Coal is a loser. And the nation knows it.

Power plants that burn coal create pollution that warms the planet and harms human health. About half of America’s coal-fired plants have shut down or are slated to close, overtaken by cheaper and cleaner natural gas and renewable energy like solar and wind. The percentage of the nation’s electricity produced by coal-fired plants had plummeted from 54 percent in 2000 to 24 percent as of April.
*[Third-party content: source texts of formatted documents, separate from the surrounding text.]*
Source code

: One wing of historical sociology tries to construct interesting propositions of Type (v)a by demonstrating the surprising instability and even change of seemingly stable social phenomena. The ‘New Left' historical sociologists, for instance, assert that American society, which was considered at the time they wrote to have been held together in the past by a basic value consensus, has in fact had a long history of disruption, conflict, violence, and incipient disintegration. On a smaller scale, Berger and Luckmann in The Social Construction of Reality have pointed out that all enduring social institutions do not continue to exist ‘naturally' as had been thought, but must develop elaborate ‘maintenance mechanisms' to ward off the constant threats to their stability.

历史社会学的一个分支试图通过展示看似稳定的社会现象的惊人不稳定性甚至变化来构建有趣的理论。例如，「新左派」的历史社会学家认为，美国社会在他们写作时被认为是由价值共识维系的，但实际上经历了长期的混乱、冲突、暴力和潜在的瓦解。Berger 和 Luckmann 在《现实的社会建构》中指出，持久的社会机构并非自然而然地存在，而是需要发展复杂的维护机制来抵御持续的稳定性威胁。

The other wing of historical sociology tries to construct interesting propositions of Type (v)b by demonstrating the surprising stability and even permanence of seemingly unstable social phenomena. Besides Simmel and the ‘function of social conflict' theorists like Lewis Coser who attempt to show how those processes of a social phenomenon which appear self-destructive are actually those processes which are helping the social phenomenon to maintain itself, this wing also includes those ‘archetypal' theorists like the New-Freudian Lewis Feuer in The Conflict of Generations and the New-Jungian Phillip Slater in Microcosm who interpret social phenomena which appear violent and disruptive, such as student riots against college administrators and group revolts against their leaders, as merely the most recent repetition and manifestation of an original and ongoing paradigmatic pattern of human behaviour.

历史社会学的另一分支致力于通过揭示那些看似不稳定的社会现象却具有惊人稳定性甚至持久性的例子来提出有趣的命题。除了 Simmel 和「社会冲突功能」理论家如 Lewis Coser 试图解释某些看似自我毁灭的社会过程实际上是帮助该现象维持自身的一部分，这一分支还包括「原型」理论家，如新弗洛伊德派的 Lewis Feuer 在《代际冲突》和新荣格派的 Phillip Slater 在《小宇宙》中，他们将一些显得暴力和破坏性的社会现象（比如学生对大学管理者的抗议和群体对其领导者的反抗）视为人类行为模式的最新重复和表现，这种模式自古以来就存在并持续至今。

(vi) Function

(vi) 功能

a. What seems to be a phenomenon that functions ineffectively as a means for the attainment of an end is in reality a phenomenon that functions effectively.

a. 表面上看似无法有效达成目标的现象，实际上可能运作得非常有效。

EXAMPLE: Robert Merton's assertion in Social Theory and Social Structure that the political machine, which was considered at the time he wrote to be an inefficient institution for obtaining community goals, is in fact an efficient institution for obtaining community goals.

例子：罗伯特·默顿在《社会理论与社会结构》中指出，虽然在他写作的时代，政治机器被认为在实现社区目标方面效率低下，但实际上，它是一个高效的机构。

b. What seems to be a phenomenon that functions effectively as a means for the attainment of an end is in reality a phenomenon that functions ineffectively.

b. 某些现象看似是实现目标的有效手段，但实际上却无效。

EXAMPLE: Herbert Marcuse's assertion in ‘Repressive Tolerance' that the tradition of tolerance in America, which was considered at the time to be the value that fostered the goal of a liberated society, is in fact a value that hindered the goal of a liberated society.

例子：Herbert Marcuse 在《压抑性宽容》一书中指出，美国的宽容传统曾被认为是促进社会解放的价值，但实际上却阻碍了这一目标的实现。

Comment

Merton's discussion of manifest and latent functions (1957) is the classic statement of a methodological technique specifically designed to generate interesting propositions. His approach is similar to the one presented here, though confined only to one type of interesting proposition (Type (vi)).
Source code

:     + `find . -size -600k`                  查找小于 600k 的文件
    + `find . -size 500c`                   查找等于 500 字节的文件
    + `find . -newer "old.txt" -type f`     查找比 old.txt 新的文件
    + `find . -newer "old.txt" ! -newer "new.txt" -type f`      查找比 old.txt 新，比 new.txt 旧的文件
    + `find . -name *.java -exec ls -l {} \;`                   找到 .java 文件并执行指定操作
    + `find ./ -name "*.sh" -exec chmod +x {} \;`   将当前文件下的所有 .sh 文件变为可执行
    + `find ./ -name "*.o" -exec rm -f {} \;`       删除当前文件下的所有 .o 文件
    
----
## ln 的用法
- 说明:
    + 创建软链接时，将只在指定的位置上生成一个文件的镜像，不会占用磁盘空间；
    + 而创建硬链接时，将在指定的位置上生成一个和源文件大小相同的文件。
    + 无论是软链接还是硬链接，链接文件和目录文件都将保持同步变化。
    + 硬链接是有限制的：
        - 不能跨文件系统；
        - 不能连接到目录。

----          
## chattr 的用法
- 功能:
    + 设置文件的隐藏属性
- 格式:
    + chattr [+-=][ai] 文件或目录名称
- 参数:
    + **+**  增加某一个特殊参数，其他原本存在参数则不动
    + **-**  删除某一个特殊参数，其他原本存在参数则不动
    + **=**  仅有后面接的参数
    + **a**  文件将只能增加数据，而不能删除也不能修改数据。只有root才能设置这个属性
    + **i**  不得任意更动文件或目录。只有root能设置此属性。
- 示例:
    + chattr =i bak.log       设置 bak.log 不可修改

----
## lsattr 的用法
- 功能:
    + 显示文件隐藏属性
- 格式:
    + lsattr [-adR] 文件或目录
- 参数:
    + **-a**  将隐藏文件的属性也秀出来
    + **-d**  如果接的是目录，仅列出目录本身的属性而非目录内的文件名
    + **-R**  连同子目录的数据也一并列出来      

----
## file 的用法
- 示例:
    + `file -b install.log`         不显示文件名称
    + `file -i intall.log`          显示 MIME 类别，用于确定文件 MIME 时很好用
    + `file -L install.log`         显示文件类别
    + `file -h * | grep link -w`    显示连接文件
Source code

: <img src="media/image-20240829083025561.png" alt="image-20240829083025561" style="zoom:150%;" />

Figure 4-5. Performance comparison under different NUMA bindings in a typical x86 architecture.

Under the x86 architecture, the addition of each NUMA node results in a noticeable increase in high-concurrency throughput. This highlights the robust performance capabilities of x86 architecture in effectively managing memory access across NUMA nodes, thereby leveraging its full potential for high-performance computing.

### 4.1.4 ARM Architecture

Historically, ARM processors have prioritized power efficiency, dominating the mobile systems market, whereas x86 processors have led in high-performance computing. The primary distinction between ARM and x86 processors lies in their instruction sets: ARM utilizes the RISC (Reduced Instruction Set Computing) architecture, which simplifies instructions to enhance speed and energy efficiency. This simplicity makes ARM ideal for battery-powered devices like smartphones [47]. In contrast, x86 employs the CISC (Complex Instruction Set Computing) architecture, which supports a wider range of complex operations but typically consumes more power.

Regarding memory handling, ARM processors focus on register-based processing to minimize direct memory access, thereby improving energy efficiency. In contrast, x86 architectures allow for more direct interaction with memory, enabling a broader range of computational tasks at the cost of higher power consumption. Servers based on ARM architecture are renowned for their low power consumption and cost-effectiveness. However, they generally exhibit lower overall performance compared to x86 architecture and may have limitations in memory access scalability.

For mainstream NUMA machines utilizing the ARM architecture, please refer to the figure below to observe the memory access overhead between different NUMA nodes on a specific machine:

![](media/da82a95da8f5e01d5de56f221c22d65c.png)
Yet the Trump administration persists in promoting coal. It moved earlier this month to weaken regulations on coal-fired power plants by eliminating Obama-era limits on carbon emissions. President Donald Trump’s plan would let states set their own standards, or none at all, and would ease rules for plants requiring upgrades, allowing them to run longer and pollute even more.

This is a profoundly bad idea. And you don’t have to take our word for it. Just look at the details in the analysis done by the Environmental Protection Agency, which made the proposal.

The EPA admits that carbon emissions would rise, leading to as many as 1,400 premature deaths every year. In releasing the Obama plan in 2014, the EPA cited up to 3,600 such deaths avoided each year and emissions reductions of 32 percent. The EPA also found the Trump plan would significantly increase new cases of exacerbated asthma and missed school and work days. But then there’s the trade-off — the $400 million in annual compliance-cost savings for power companies — even as people in Appalachia face skyrocketing electric bills due to expensive coal-fired plants and the cost of cleaning up toxic messes after those plants close.

Lawsuits against the Trump plan are inevitable. The court battle, whatever its outcome, will mean years lost in the fight against climate change and years of people breathing dirtier air.

And coal-fired plants likely will continue to close as market forces accomplish what the Trump administration would stop resisting if it were truly interested in serving all Americans.